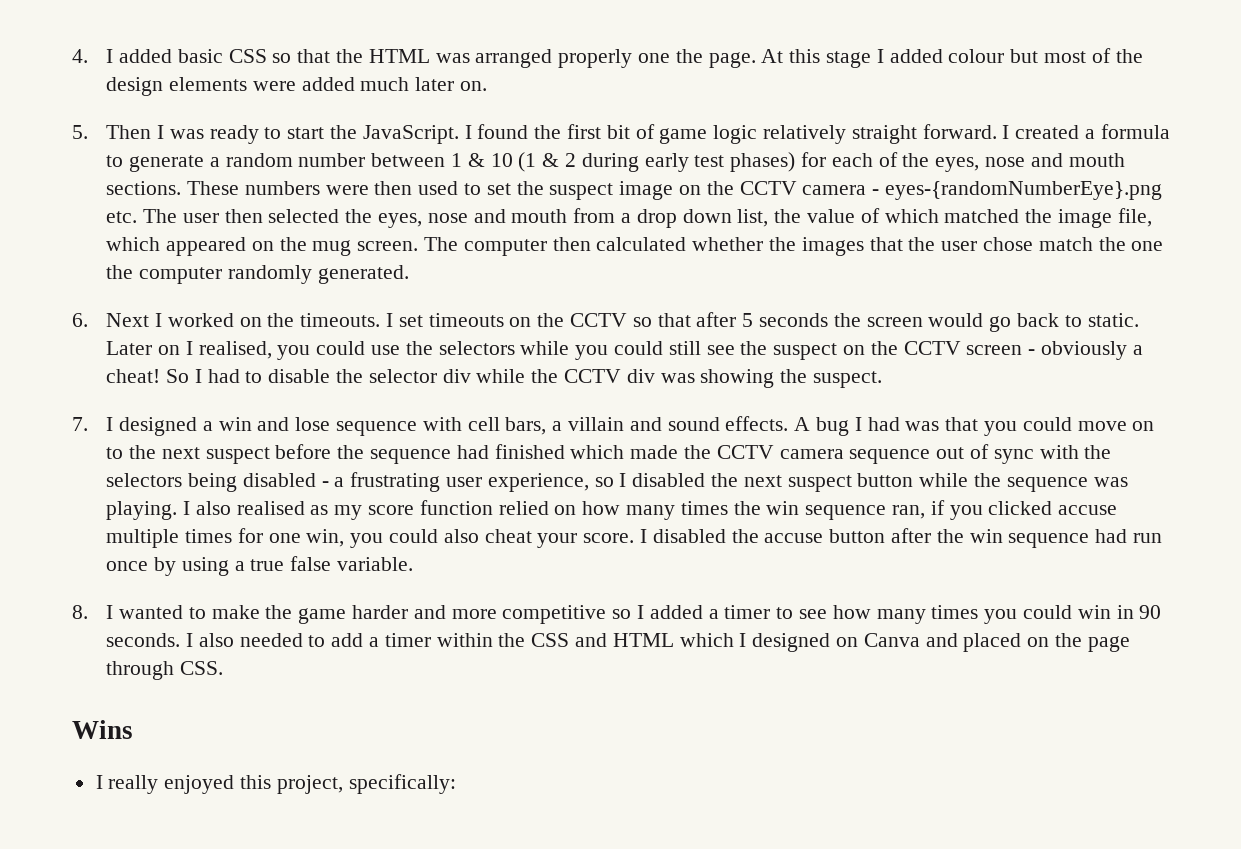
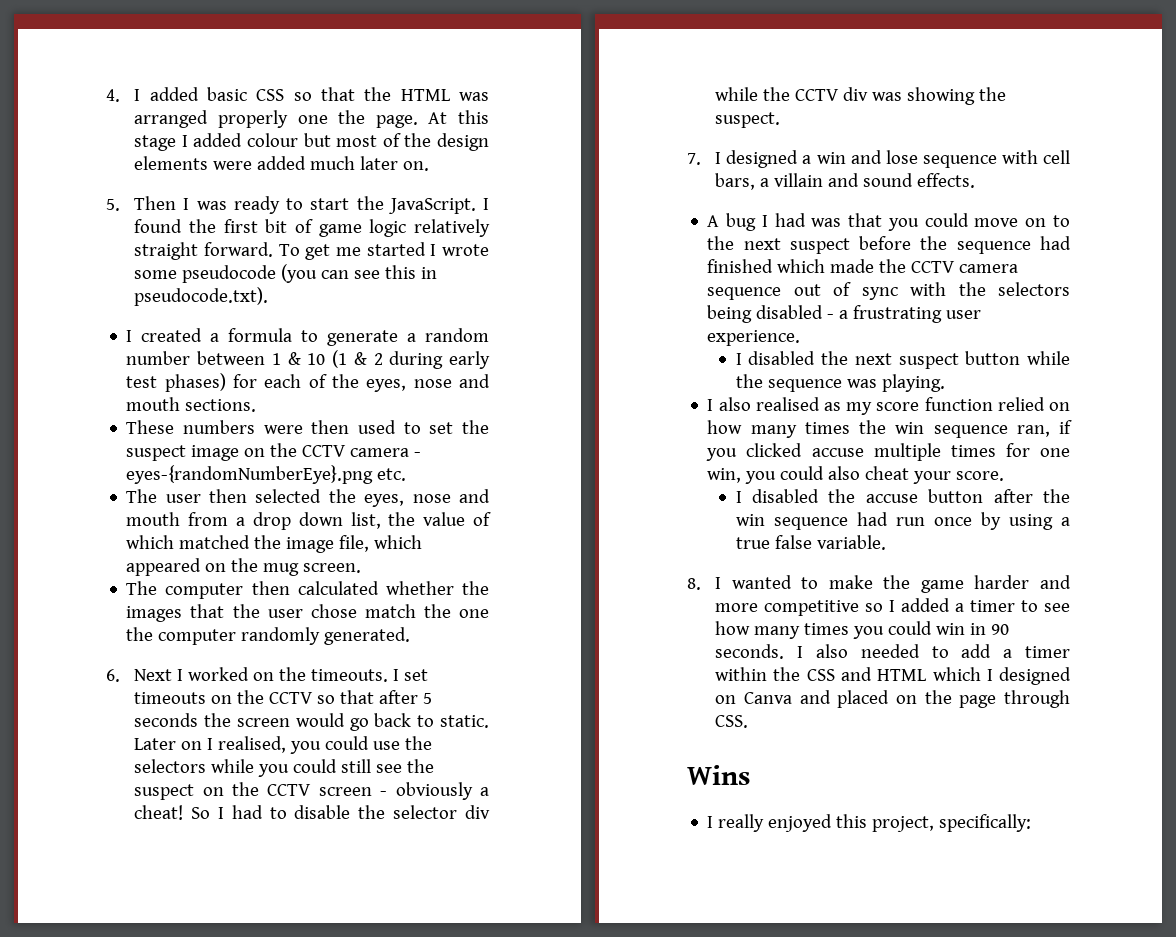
(997, 131) none -> [278,242,490,260] [134,264,438,283] [134,287,269,306] To get me started I wrote some pseudocode (you can see this in pseudocode.txt). //
(182, 188) none -> (257, 405) //
(138, 217) none -> (407, 474) //
(419, 246) none -> (362, 568) //
(789, 423) none -> (976, 180) //
[487,473,614,492] experience, so -> [707,330,801,346] experience. //
(178, 510) none -> (945, 383) //
(635, 538) none -> (1005, 476) //

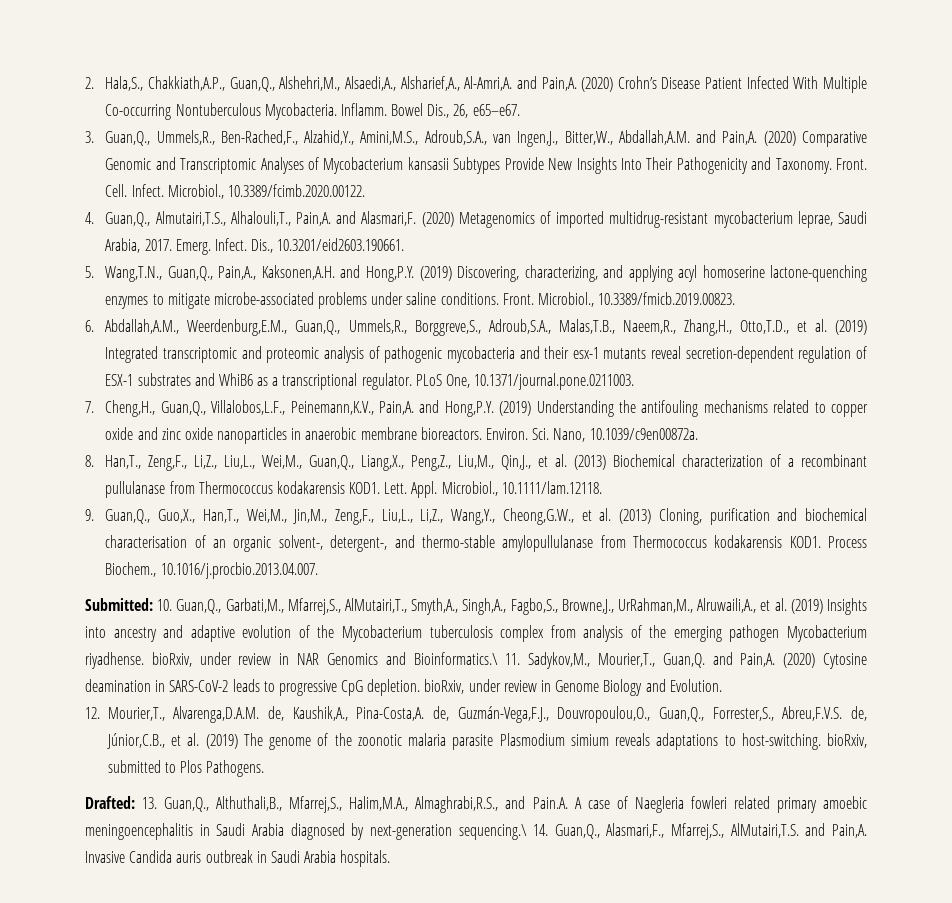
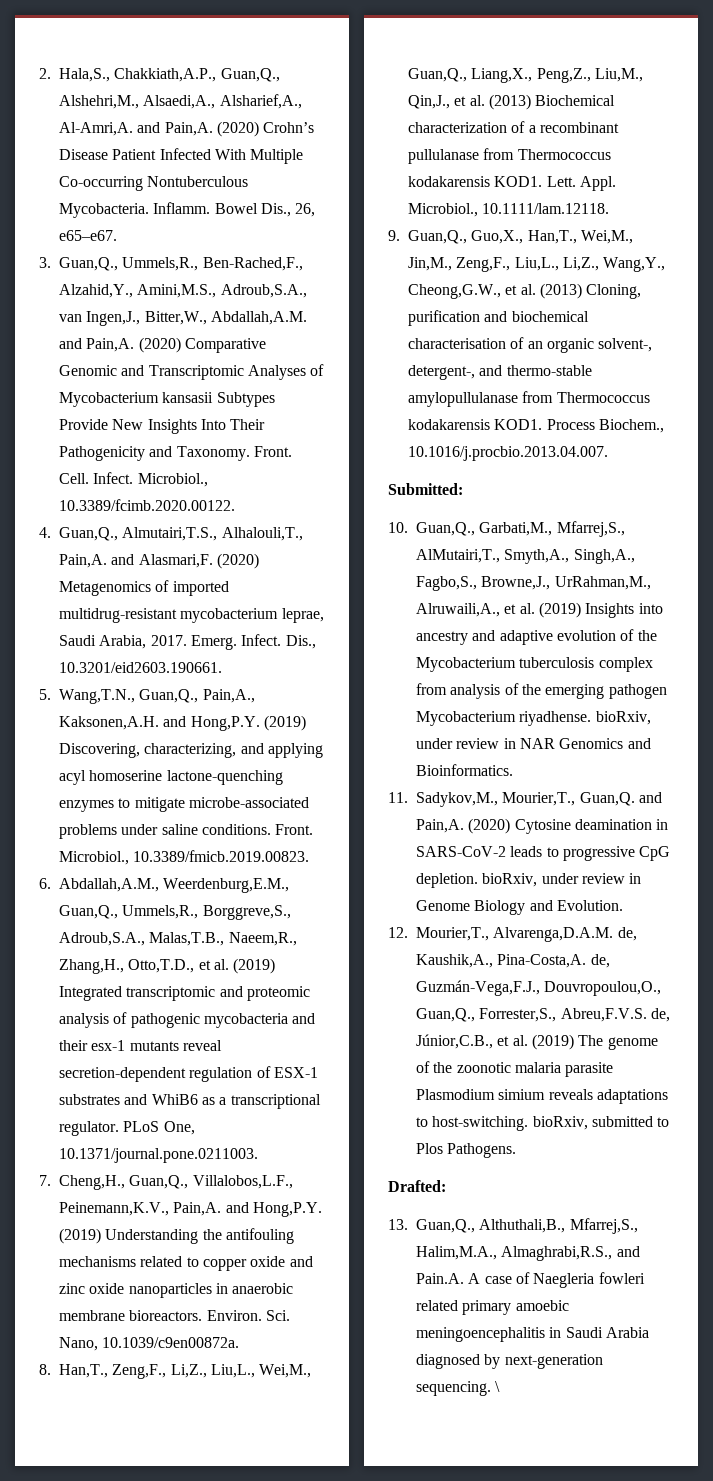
(153, 604) none -> (463, 489) //
[413,652,498,665] Bioinformatics.\ -> [416,764,513,776] Bioinformatics. //
(135, 802) none -> (446, 1186) //
[458,823,867,840] [85,850,391,867] sequencing.\ 14. Guan,Q., Alasmari,F., Mfarrej,S., AlMutairi,T.S. and Pain,A. Invasive Candida auris outbreak in Saudi Arabia hospitals. -> [416,1381,501,1396] sequencing. \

__________

- _What to work on_
Would you print the whole listing exactly, omitting the pictures?

- _Answer for the task_
(997, 131) none -> [278,242,490,260] [134,264,438,283] [134,287,269,306] To get me started I wrote some pseudocode (you can see this in pseudocode.txt). //
(182, 188) none -> (257, 405) //
(138, 217) none -> (407, 474) //
(419, 246) none -> (362, 568) //
(789, 423) none -> (976, 180) //
[487,473,614,492] experience, so -> [707,330,801,346] experience. //
(178, 510) none -> (945, 383) //
(635, 538) none -> (1005, 476) //

(153, 604) none -> (463, 489) //
[413,652,498,665] Bioinformatics.\ -> [416,764,513,776] Bioinformatics. //
(135, 802) none -> (446, 1186) //
[458,823,867,840] [85,850,391,867] sequencing.\ 14. Guan,Q., Alasmari,F., Mfarrej,S., AlMutairi,T.S. and Pain,A. Invasive Candida auris outbreak in Saudi Arabia hospitals. -> [416,1381,501,1396] sequencing. \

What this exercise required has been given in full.